As the tech war between the U.S. and China intensifies, Japan has spotted an opening to build a viable alternative for semiconductors — not least so that its own consumer electronics firms do not run out of memory chips. Now, eight major Japanese tech firms and car makers, including Kioxia, NEC, NTT, SoftBank, Sony and Toyota, are teaming up in a consortium to launch an advanced chip maker. Rapidus, as it will be called, aims to develop and mass-produce the next generation of logic semiconductors by 2027.
The Japanese government said Friday it will back Rapidus with 70 billion yen (~$500 million), joining the eight tech corporations to reduce its dependency on chip production in other countries like Taiwan. According to Japan’s industry ministry, each participating company will invest approximately 1 billion yen (~$ 7 million) in Rapidus, with MUFG Bank injecting 300 million yen.
“Semiconductors are going to be a critical component for developing new leading-edge technologies such as AI, digital industries and health-tech,” Minister of Economy, Trade and Industry Yasutoshi Nishimura said at a news conference today. “Semiconductors are becoming even more important from an economic security perspective” due to the rising geopolitical risks.
Last week, Japan unveiled its plan to allocate 350 billion yen ($2.38 billion) to build a joint research center with the U.S. with the goal of developing 2-nanometer advanced chips. A number of research institutions and semiconductor companies in the U.S, Japan and Europe will participate in the research hub to collaborate. In addition to the new joint research hub investment, the Japanese government plans to invest 450 billion yen in advanced production and 370 billion yen in securing materials required for manufacturing.
IBM is reportedly partnering with Rapidus, which will have to get a license from IBM to manufacture sub-2 nanometer chip technology in Japan.

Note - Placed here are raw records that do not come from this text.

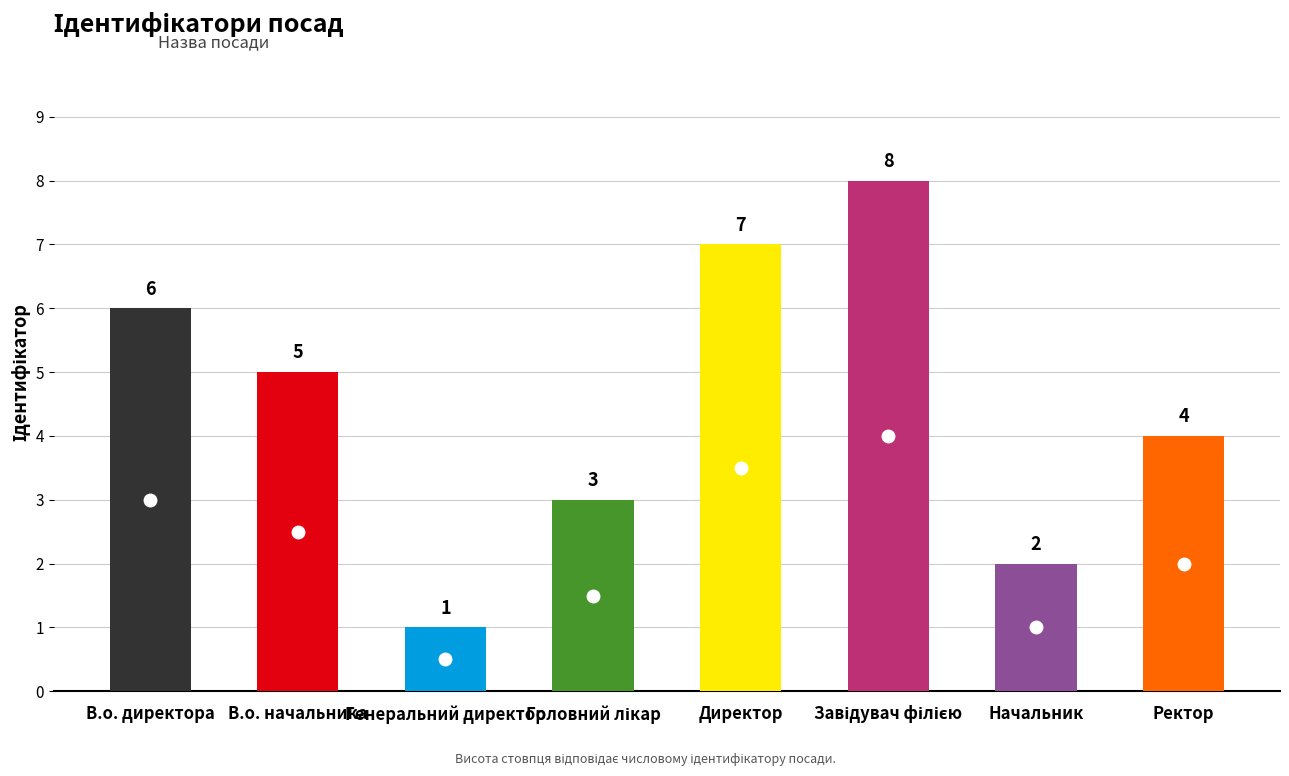

At which label does the data first exceed 5?

В.о. директора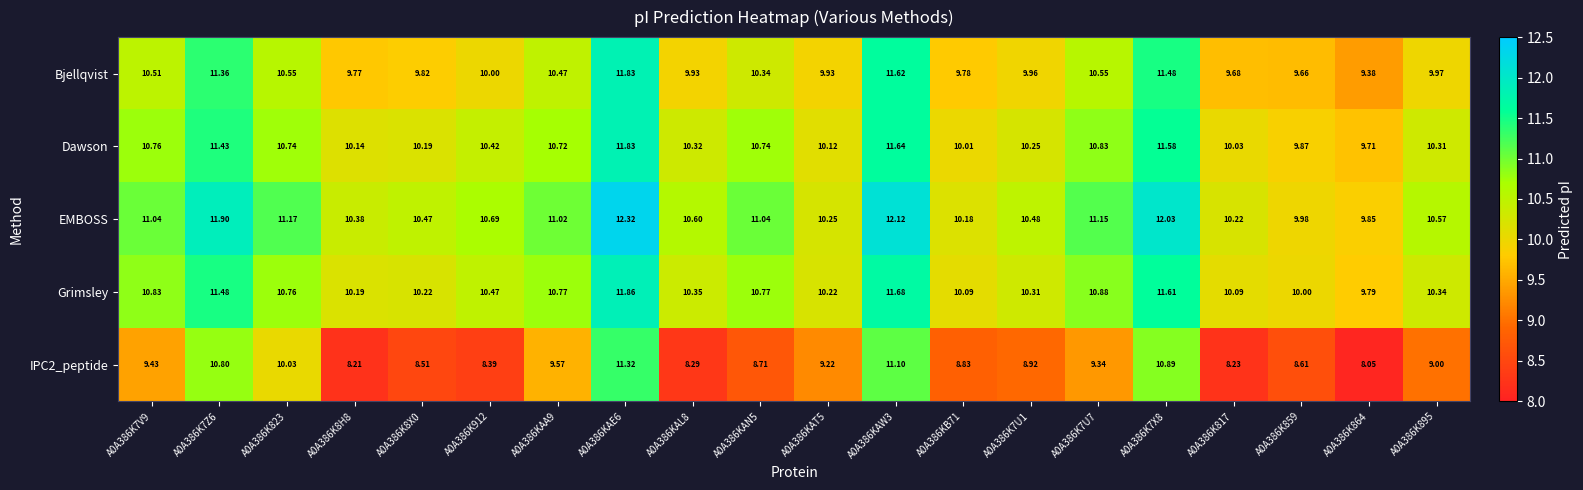

What is the spread (max minus min) of values at A0A386K859?

1.4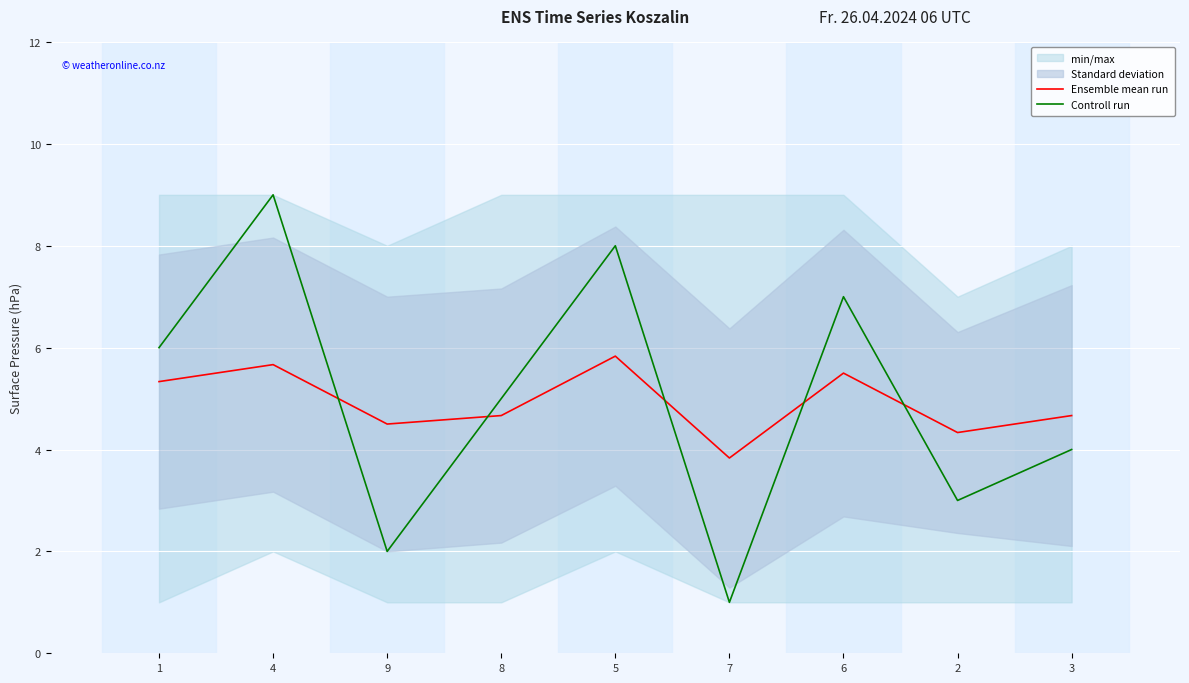

What is the difference between the maximum and minimum values in the Ensemble mean run series?

2.0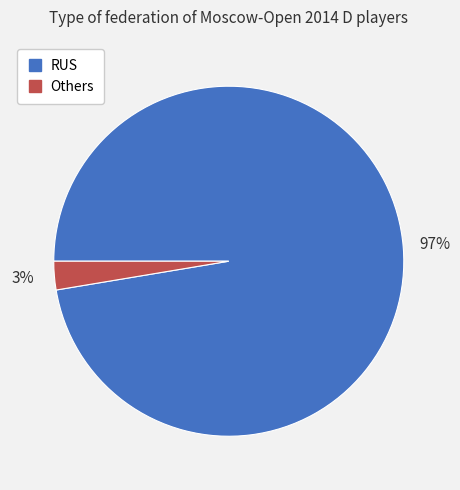

To the nearest percent, what is the average slice percentage?

50%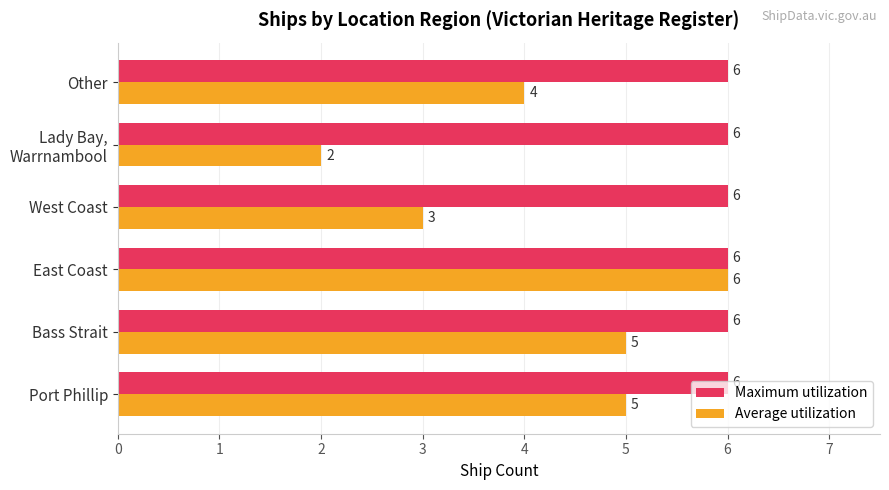

Which series has the widest spread of values?

Average utilization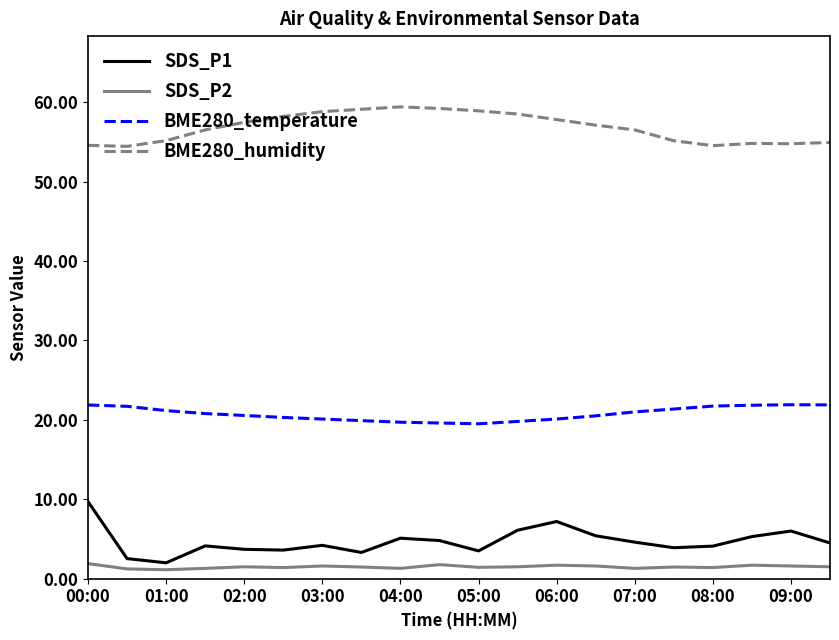

What is the maximum value for BME280_temperature?

21.9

Rapidus aims to develop 2-nanometers chips, which can be used for 5G, quantum computing, data centers, self-driving vehicles and digital smart cities.
Japan has previously subsidized global semiconductor allies, including Taiwan Semiconductor Manufacturing, Micron, and Western Digital, to expand their chip production in Japan. The idea here is to strengthen its competitiveness in the semiconductor sector with R&D and production of its own advanced chips, primarily for Japanese car makers and tech companies’ use, but potentially for others, too.
While global competitors have outperformed in the industry, Japan’s latest logic semiconductor production lines are for 40-nm chips, per media outlet.